AIMay 25, 2016

Small Representations of Big Kidney Exchange Graphs

arXiv:1605.07728v2
Originality Incremental advance
AI Analysis

This addresses scalability issues in kidney exchange matching for patients and donors, offering a potential solution to improve efficiency in large-scale exchanges, though it is incremental as it builds on existing graph encoding methods.

The paper tackles the NP-complete problem of optimally matching patients to donors in large kidney exchanges by showing that if compatibility graphs can be encoded with a constant number of attributes, the clearing problem becomes solvable in polynomial time, and experiments with real UNOS data confirm that small numbers of attributes suffice.

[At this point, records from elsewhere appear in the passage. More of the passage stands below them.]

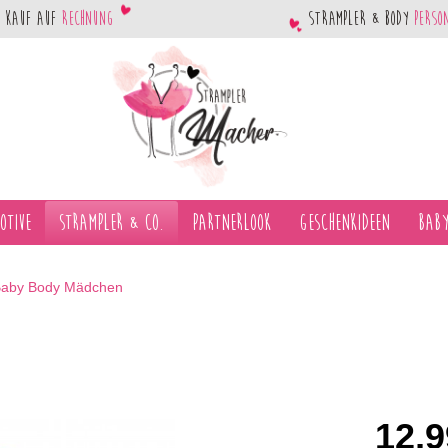
Kauf auf
Rechnung
Strampler & Body
perso
otive
Strampler & Co.
Partnerlook
Geschenkideen
Baby
aby Body Mädchen
12,9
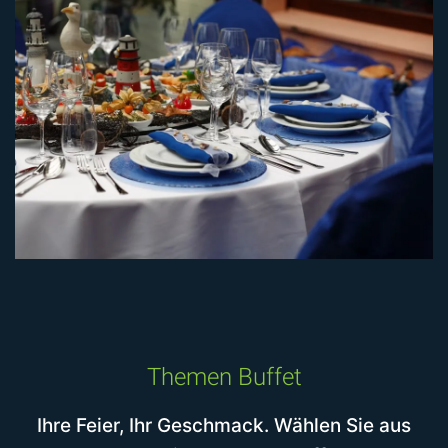
Themen Buffet
Ihre Feier, Ihr Geschmack. Wählen Sie aus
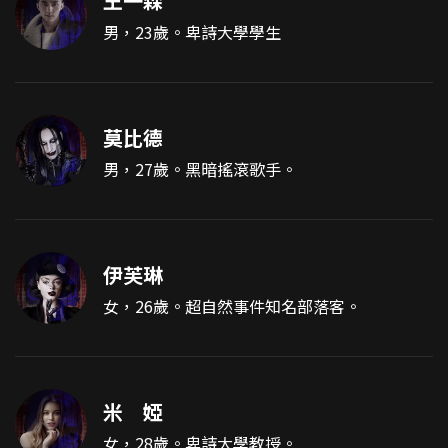
王一森
男，23歲。卑詩大學學生
莫比德
男，27歲。黑暗搖滾歌手。
伊芙琳
女，26歲。超自然事件知名部落客。
米 婭
女，28歲。卑詩大學教授。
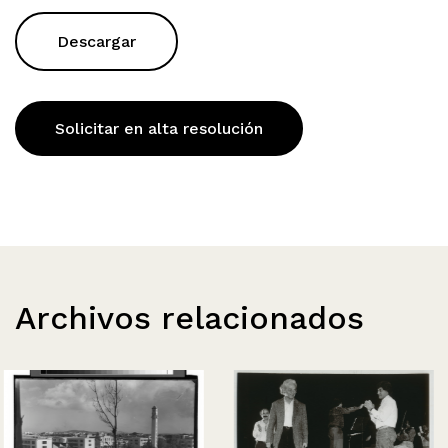
Descargar
Solicitar en alta resolución
Archivos relacionados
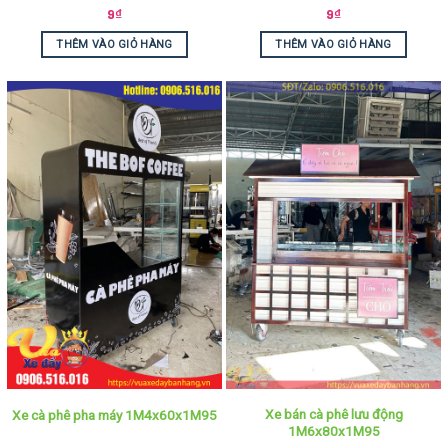
9
₫
9
₫
THÊM VÀO GIỎ HÀNG
THÊM VÀO GIỎ HÀNG
Xe bán cà phê lưu động
Xe cà phê pha máy 1M4x60x1M95
1M6x80x1M95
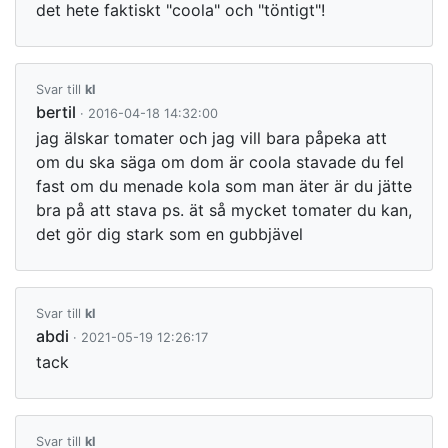
det hete faktiskt "coola" och "töntigt"!
Svar till
kl
bertil
· 2016-04-18 14:32:00
jag älskar tomater och jag vill bara påpeka att
om du ska säga om dom är coola stavade du fel
fast om du menade kola som man äter är du jätte
bra på att stava ps. ät så mycket tomater du kan,
det gör dig stark som en gubbjävel
Svar till
kl
abdi
· 2021-05-19 12:26:17
tack
Svar till
kl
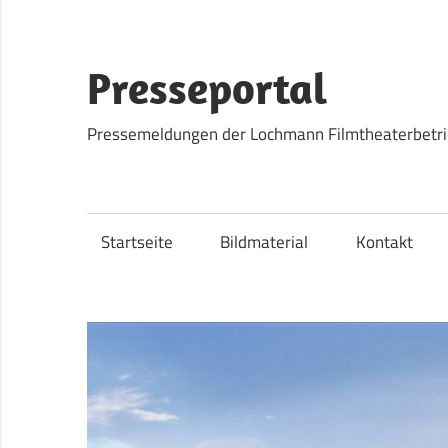
Zum
Inhalt
springen
Presseportal
Pressemeldungen der Lochmann Filmtheaterbetr
Startseite
Bildmaterial
Kontakt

Kidney exchanges are organized markets where patients swap willing but incompatible donors. In the last decade, kidney exchanges grew from small and regional to large and national---and soon, international. This growth results in more lives saved, but exacerbates the empirical hardness of the $\mathcal{NP}$-complete problem of optimally matching patients to donors. State-of-the-art matching engines use integer programming techniques to clear fielded kidney exchanges, but these methods must be tailored to specific models and objective functions, and may fail to scale to larger exchanges. In this paper, we observe that if the kidney exchange compatibility graph can be encoded by a constant number of patient and donor attributes, the clearing problem is solvable in polynomial time. We give necessary and sufficient conditions for losslessly shrinking the representation of an arbitrary compatibility graph. Then, using real compatibility graphs from the UNOS nationwide kidney exchange, we show how many attributes are needed to encode real compatibility graphs. The experiments show that, indeed, small numbers of attributes suffice.